I am creating a series of objects whose placement is dependent on the viewers point of view. Using the ortho view is not true to life. I know very little about the camera tool. Is there a way to set up a camera so that I can position it as if it were the eyes of a person? Then basically see what one would be seeing in real life from that vantage point.
“Perspective” is as close as Rhino gets. Other than that, you can use photoshop to ‘fisheye’ things a little bit.
F6 turns on the ‘camera’ object so you can move it about in the other views. This may help in positioning it.
is there a way to determine what distance the object is from the camera in Perspective view port, so I could estimate what distance a person would be to recreate the displayed view.
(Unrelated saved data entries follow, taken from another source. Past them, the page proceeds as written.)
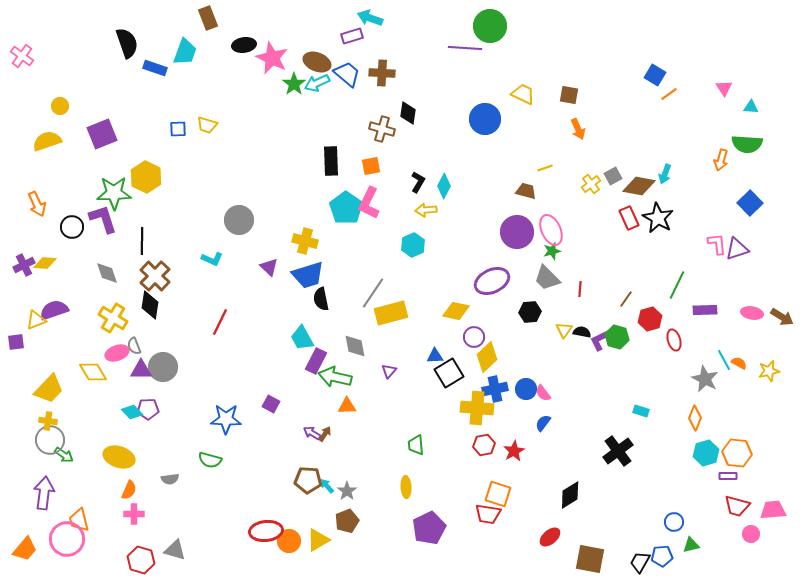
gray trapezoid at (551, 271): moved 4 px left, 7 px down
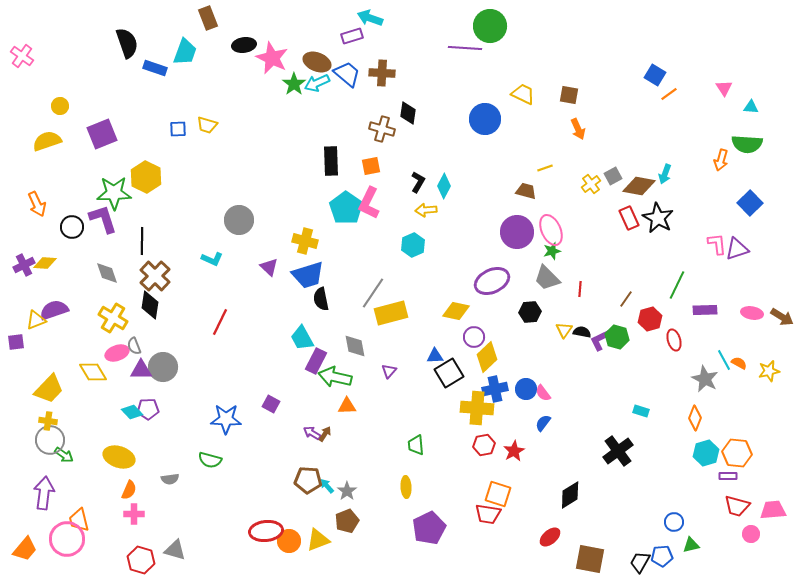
yellow triangle at (318, 540): rotated 10 degrees clockwise
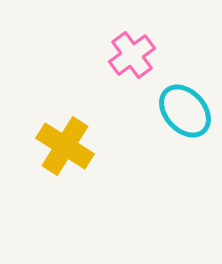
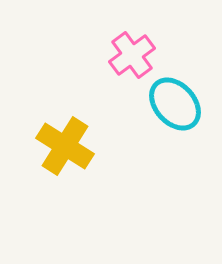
cyan ellipse: moved 10 px left, 7 px up
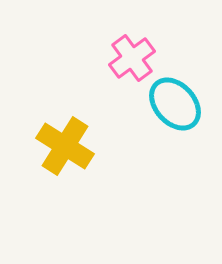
pink cross: moved 3 px down
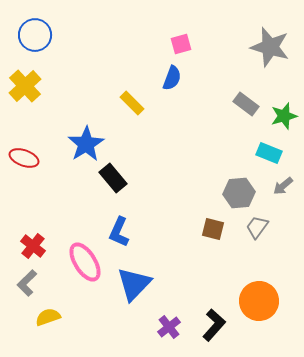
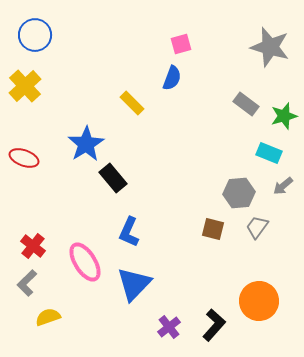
blue L-shape: moved 10 px right
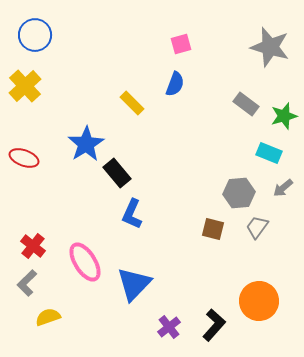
blue semicircle: moved 3 px right, 6 px down
black rectangle: moved 4 px right, 5 px up
gray arrow: moved 2 px down
blue L-shape: moved 3 px right, 18 px up
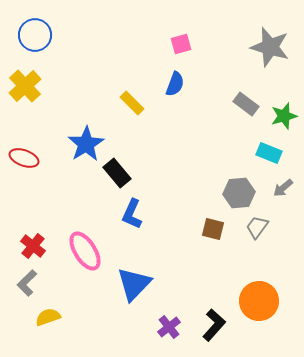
pink ellipse: moved 11 px up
- Click inside the perspective viewport.
- Press F6.
Do you see the camera in the other viewports now? There are at least two ways to obtain the distance between the camera and an object:
- Method One:
- Type DimAligned.
- Press Enter.
- Click once on the camera tip (pointy end of the camera object)
- Click once on your object.
- The dimension you created will show the distance between the two points.
- Method Two
- Type distance.
- Press Enter.
- Click once on the camera tip (pointy end of the camera object)
- Click once on your object.
- The command area will read something like Distance = 302.90 inches.
Two good articles comparing how the eye sees to cameras are:
http://www.cambridgeincolour.com/tutorials/cameras-vs-human-eye.htm
Important setting:
On a 35mm full frame camera, a 43mm lens provides an angle of view of 55 degrees, so that focal length provides exactly the same angle of view that we humans have. (http://www.lensrentals.com/blog/2009/03/the-camera-vs-the-eye)
Thanks Micha,
I will play with that. Appreciate the help.
Z
Thanks for sharing the articles, It helps understand whats going on.
Z
Thanks Nate,
That seemed to do it.
Z
There is one other option that may also help.
Rhino 5 added a Two-point perspective as a projection option in Viewport Properties.
Use the Viewport menu or right click and pick Properties over the viewport title.
Set the projection to Two-point perspective.
This means that the z-direction will not converge to a vanishing point.
Mary Fugier
McNeel Technical Support
Super easy
- set view to perspective
- use the (dollyzoom) command just a little bit, and boom.
this will give you any view ranging from ortho, to fish eye lense.
play with it a little to get the right angle, you can get some pretty dynamic shots with it.